The career has some downsides but it has the lowest bar for a skilled profession ever.
Well, at least for me it wasn't. I went to university to study CS (in Europe, so I didn't get a debt). It was hard (like any other Science/Engineering career I imagine). Then finding a job was relatively normal and the pay was normal as well. It was only after I got years of experience that it started to get better (e.g., home office, better salary, etc.), but it didn't come for free either (it happens that I like CS a lot, and I can afford to spend some part of my free time reading tech books... so that helps when it comes to salary as well).
I don't think it's an "easy meal ticket". Hell, I don't think anything in this world is an easy meal ticket (unless your parents are rich ofc).
That's been the case for like the past 15 years at least, in my experience. There's now dozens of businesses built just on helping others pass technical interviews. The shark was jumped a long time ago.
Fast forward to this past cycle and high availability of remote work, and there were literally dozens of jobs per week that felt like near-perfect matches. For those that I applied to, I was one of 40-200+ applicants for the role. Of the 50 or so jobs I applied to directly w/out a prior recruiter contacting me, I had 10 intro chats, 3 interviews going to the final round, and one job offer.

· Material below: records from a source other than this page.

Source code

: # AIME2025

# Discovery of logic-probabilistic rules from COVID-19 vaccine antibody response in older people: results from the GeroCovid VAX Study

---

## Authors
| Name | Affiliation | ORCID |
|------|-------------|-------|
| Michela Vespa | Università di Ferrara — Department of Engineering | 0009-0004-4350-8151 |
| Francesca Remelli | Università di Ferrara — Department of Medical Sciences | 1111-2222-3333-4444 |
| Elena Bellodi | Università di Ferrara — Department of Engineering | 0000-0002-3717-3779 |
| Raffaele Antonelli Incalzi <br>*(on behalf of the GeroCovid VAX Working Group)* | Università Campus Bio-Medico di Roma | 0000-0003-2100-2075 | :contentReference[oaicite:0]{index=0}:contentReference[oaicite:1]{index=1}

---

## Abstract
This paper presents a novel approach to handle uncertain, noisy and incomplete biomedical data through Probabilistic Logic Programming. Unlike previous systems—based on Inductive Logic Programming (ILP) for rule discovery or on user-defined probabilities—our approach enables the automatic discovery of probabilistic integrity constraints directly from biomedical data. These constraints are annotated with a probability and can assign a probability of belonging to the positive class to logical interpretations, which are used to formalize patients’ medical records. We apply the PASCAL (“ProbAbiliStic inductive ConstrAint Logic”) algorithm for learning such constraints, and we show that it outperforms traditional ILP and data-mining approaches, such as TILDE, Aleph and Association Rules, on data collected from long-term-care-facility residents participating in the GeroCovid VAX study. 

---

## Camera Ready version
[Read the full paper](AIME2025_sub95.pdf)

About half of the result resulted in rejections ranging from immediately to a few months later, and the rest simply had no reply.
There were some weird experiences. About a month after I started a new job, I heard back from 3 interesting roles on the same day, over 90 days after my initial application. In another, the interviewer was super communicative and responsive, and had me take a personality quiz after intro calls with them and the hiring manager. Apparently I failed, because I was totally ghosted after that.

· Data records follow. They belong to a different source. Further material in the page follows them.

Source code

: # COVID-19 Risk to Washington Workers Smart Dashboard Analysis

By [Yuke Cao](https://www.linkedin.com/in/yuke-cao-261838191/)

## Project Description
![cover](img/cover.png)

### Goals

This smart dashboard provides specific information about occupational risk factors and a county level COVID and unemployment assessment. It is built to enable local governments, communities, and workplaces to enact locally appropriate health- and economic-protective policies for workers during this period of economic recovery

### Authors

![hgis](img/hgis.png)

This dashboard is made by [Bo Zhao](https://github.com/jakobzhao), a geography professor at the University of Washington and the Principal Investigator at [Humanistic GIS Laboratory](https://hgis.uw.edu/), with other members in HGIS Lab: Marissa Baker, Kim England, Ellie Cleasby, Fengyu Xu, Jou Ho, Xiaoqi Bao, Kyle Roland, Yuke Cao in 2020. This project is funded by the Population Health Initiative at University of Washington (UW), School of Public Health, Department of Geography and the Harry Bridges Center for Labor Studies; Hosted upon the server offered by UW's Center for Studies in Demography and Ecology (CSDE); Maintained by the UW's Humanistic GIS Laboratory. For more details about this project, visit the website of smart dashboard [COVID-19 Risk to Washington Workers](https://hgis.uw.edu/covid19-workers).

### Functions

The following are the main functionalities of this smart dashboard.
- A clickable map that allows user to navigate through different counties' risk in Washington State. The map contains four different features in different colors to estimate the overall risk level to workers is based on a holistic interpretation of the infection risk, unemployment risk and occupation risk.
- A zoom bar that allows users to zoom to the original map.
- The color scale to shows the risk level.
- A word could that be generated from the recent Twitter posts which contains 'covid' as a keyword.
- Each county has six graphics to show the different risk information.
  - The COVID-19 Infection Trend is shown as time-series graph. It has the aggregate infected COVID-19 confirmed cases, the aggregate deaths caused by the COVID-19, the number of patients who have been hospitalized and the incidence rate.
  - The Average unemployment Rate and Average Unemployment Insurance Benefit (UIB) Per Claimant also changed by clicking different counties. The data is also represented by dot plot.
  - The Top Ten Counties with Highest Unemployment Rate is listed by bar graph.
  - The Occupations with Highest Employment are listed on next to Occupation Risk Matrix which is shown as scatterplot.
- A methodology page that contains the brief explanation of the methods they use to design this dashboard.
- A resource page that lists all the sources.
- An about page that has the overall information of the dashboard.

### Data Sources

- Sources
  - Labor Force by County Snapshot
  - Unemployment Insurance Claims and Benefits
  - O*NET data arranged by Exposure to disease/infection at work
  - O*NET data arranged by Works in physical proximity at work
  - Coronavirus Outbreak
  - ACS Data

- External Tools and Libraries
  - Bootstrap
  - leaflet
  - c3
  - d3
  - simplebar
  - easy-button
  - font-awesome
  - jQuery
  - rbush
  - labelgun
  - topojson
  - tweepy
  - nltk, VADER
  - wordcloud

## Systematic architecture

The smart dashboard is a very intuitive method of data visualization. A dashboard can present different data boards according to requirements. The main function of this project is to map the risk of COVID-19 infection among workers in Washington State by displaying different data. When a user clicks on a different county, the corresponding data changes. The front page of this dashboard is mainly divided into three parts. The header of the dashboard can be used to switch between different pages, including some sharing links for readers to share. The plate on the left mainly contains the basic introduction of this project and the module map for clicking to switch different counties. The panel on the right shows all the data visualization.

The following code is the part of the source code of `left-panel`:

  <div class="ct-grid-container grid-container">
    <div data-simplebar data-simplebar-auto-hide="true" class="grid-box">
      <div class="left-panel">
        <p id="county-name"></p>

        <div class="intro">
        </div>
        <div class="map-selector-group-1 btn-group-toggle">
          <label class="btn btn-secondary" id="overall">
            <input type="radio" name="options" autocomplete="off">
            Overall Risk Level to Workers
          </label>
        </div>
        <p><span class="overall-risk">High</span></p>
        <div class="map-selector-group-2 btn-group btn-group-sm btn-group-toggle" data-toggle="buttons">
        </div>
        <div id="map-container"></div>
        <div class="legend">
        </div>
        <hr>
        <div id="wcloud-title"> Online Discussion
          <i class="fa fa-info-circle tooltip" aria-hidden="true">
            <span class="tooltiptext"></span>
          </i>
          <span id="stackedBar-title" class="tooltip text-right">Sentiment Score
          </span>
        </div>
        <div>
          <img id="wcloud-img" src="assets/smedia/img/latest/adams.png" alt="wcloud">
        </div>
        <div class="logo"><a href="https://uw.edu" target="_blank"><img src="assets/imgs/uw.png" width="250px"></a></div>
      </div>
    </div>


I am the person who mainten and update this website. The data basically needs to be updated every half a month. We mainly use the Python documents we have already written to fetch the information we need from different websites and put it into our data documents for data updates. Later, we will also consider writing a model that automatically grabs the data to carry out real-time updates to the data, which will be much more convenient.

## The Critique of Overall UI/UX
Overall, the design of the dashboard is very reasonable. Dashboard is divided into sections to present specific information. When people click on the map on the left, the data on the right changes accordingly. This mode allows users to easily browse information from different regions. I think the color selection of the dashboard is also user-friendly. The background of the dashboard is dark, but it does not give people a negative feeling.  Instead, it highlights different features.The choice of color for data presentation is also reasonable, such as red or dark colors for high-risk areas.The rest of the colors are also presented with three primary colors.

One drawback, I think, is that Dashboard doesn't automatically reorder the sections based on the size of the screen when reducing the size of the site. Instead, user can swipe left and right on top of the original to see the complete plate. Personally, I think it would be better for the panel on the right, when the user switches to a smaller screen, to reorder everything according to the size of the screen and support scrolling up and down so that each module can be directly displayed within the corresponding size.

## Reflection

You are probably getting paid more than you would have locally. And locally higher level opportunities are harder to come by.
100x more choices for employers isn't working out better for them. They would rather have the same amount of candidates but higher quality for cheaper but they get a mountain of resumes instead. Hiring ends up taking 3 months and too many man hours.
Onsite / hybrid roles in my area get 10-20 applications in the first day, while remote roles often get 150-200. This is for regular everyday startups and companies, not FAANG which I expect gets much more interest.
There are also fewer available remote roles to apply to. So I would say yes, if you have to be remote because of your location I expect it is more challenging. Companies (at least here) have more leverage at the moment, and the majority have not fully embraced remote, while at the same time remote jobs are the most desirable ones.
Thankfully, 100% office work is less and less common.
Nevertheless the biggest advantage is (as usual): your skills. If you ace the interview, companies in general will want to hire you no matter what.
Instead I will pull from the brilliant pool of engineers from South America and Europe and areas like the mid-west etc. We will do a lot of work in OSS, so running an asynchronous / non-linear workday full time remote team works just great.
I would really not like being limited to hiring in small geographical area.